Not necessarily. What makes a Hot Stamper hot is reasonably good sound. At the very least a Hot Stamper should sound quite a bit better than any other pressing you have heard.

Not every album was well-recorded. (Here are some examples of records that you are not likely to be playing for your friends in order to show off your system, even if you have one of our White Hot Stamper pressings.)

As a result, the records made from those recordings will display most of the limitations that are baked into the master tape. A good engineer can fix an awful lot of problems in mastering, but, to mix a few metaphors, making a silk purse out of a sow’s ear is rarely if ever going to be in the cards.

For that reason, the records we review must be graded on a curve.

In our shootouts we compare apples to other apples. There is simply no other practical way to do it.

Out of the pile of pressings we have available, usually comprising six to twelve records, we clean them up and play them in order to find out which are the best sounding ones. If the winners of the shootout have the best sound we heard on both sides, they go into our Top Shelf section, which as of this writing has 13 members.
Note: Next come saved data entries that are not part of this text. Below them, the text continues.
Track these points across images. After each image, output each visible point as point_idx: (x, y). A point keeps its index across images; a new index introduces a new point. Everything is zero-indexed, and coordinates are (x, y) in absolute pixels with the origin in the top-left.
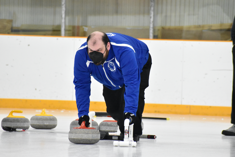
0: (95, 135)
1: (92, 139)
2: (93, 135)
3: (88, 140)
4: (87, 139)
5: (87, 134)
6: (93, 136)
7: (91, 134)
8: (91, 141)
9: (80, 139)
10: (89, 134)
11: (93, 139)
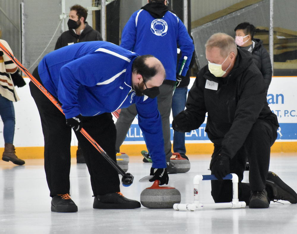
0: (167, 197)
1: (162, 202)
2: (163, 196)
3: (158, 203)
4: (156, 202)
5: (155, 195)
6: (163, 198)
7: (161, 195)
8: (162, 204)
9: (147, 202)
10: (158, 195)
11: (164, 202)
Any record that has one Shootout Winning side goes into our White Hot Stampers section. (There are more than ten times as many of those as of this writing. If you think a record you have cannot be beat on either side, that is very unlikely to be the case. We are happy to sell you the record that will beat it, and it will probably beat it on both sides, truth be told, and if it doesn’t, you get your money back.
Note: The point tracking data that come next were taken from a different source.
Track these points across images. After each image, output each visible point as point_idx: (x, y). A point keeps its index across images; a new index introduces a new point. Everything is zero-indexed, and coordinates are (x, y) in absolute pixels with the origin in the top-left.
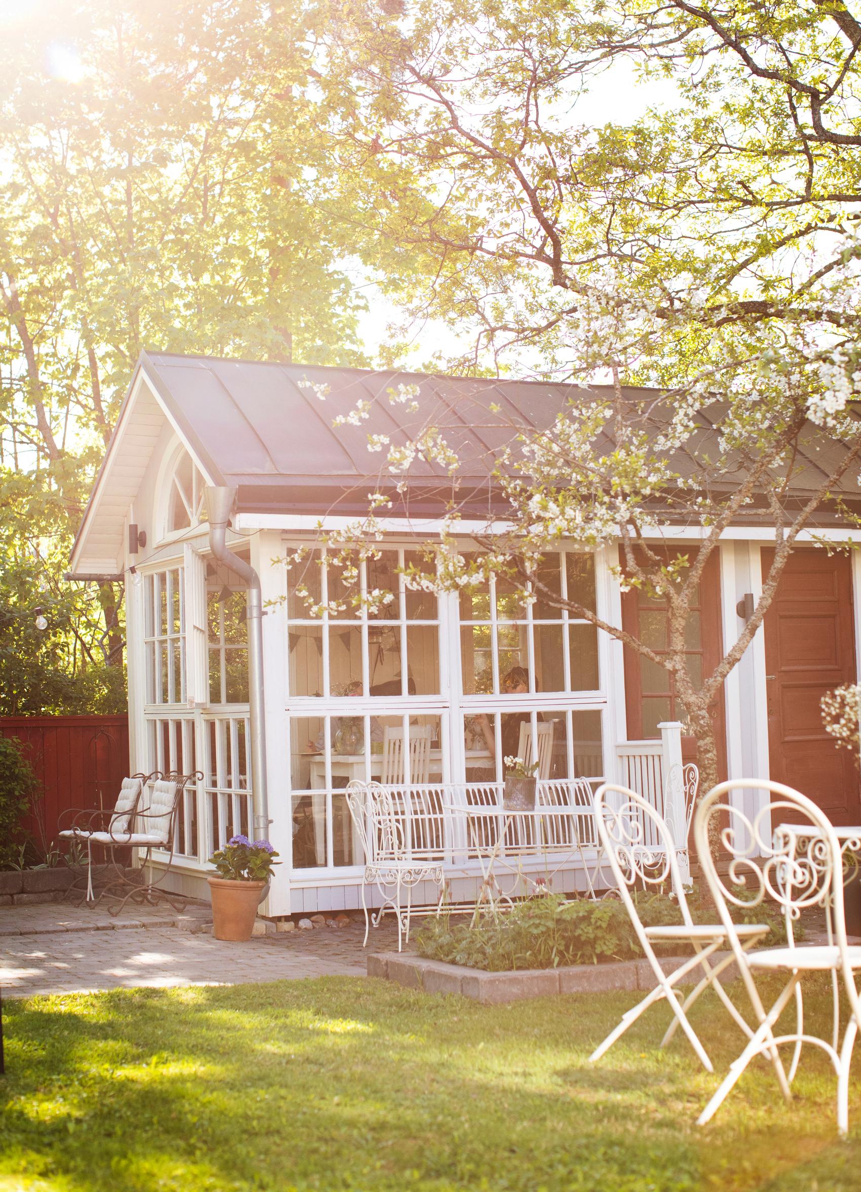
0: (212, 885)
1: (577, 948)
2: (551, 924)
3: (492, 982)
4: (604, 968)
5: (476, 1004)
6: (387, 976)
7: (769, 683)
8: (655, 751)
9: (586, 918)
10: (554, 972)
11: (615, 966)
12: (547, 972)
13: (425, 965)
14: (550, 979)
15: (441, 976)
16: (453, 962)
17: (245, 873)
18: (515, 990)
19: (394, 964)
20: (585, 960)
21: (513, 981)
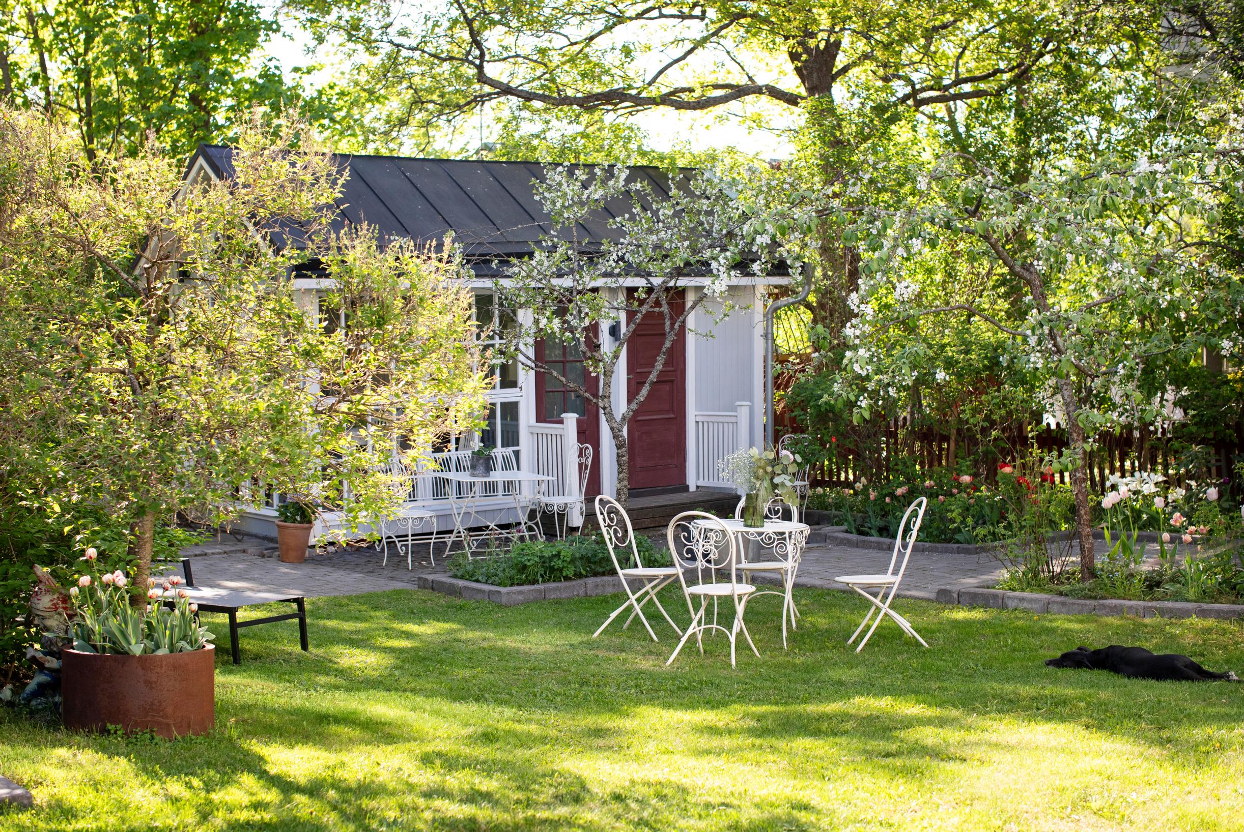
0: (279, 526)
1: (551, 573)
2: (537, 559)
3: (508, 593)
4: (567, 584)
5: (501, 606)
6: (433, 589)
7: (629, 380)
8: (559, 432)
9: (558, 555)
10: (541, 587)
11: (574, 583)
12: (536, 587)
13: (461, 583)
14: (539, 591)
15: (473, 589)
16: (477, 581)
17: (298, 518)
18: (521, 597)
19: (438, 582)
20: (557, 579)
21: (520, 593)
We also guarantee that no Half-Speed mastered record or Heavy Vinyl LP sounds as good as even the lowest-graded Hot Stampers we offer. We’ve played too many of these so-called audiophile pressings to worry about them being competitive with the records on our site.

(One actually was competitive recently, but what a fluke that record was. Another word for fluke is outlier, and we really, really love those, but a Heavy Vinyl pressing winning a shootout? That has happened exactly once.)

It is our strongly held conviction that the better your system gets, the worse — or at the very least the more artificial, veiled, ambience-challenged, frequency-limited and uninvolving — those records will sound.

The question every audiophile who collects records for sound quality must grapple with is “how high is up?”

That’s what shootouts are for. To judge the relative merits of individual pressings, regardless of how well or how poorly the rcording is (as if we could ever know such a thing.).